Professional Documents
Culture Documents
Splunk Indexes
Splunk Indexes
An indexer is repository for data. Indexers store data into index (indexes).
main: the default Splunk index if one isn’t specified in external input sources.
Summary: A default summary index for storing summary data.
_internal: Stores Splunk internal logs from a range of internal sources, such as splunkd
daemon logs, web access logs, scheduler logs, python logs and more.
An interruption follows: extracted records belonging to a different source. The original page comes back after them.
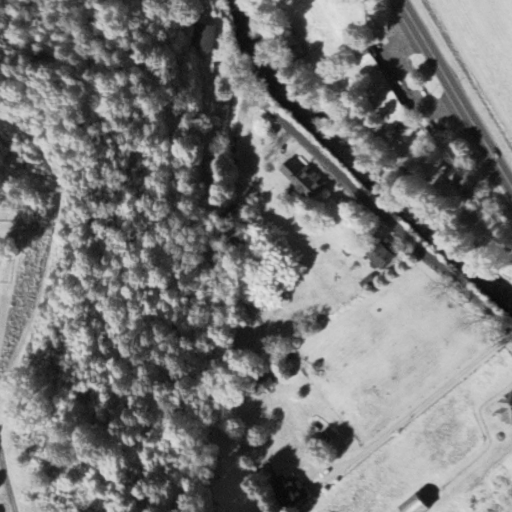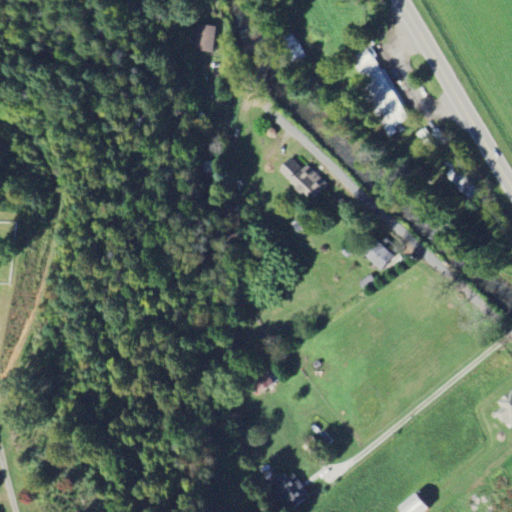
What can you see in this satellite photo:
building: (204, 37)
building: (296, 42)
building: (384, 92)
road: (455, 92)
building: (308, 180)
building: (465, 182)
road: (382, 215)
park: (7, 248)
building: (391, 259)
road: (42, 305)
building: (264, 379)
road: (428, 403)
building: (508, 409)
building: (293, 493)
building: (422, 504)
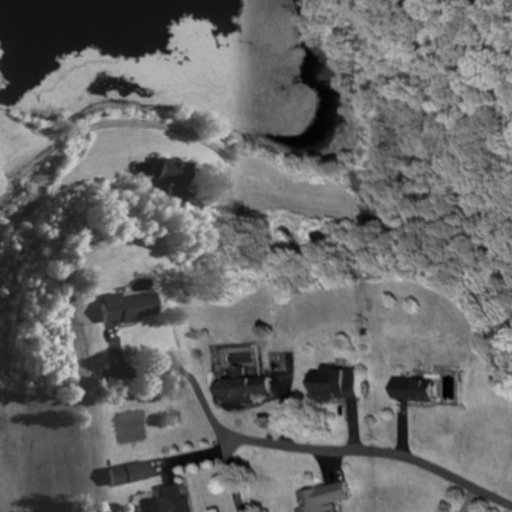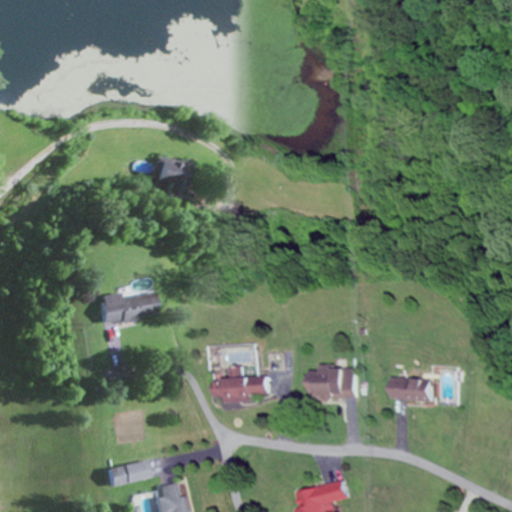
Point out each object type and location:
building: (113, 311)
building: (333, 385)
building: (243, 391)
building: (412, 392)
road: (342, 451)
building: (123, 476)
building: (322, 499)
building: (170, 500)
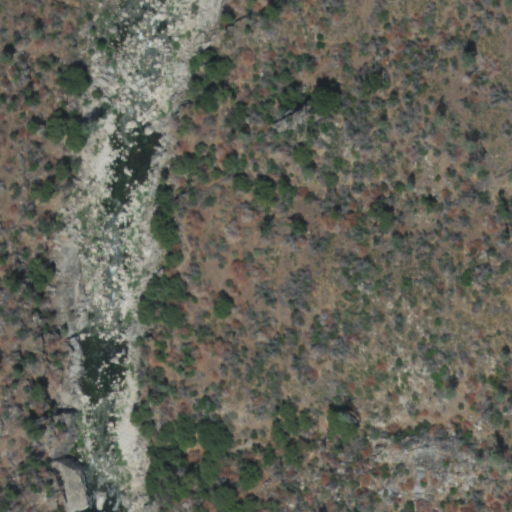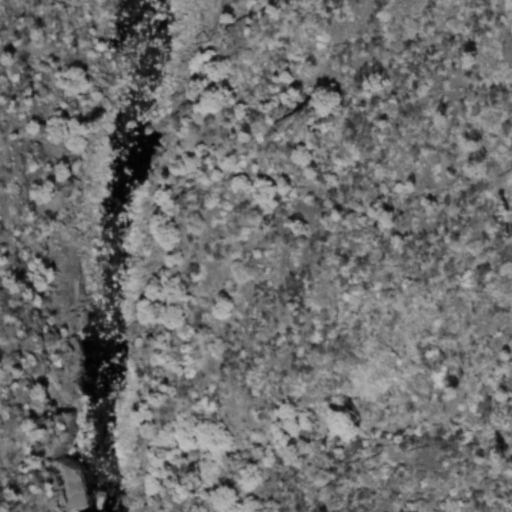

_audit: Stores Splunk internal audit logs such as logins, searches, data accesses, and
administrative activities.
_introspection: Store Splunk resource consumption and performance data
_fishbucket: Stores checkpoint information of file monitoring inputs
_telemetry: Stores instrumentation information if enabled through telemetry.conf.
There is more than one way to create a Splunk index. It all depends on the type of Splunk
deployment architecture.
Regardless of the approach, you do the configuration of the indexes.conf file in the
indexer.
Splunk allows administrators to create custom indexes to stores and organize specific
types of data based on their needs and requirements.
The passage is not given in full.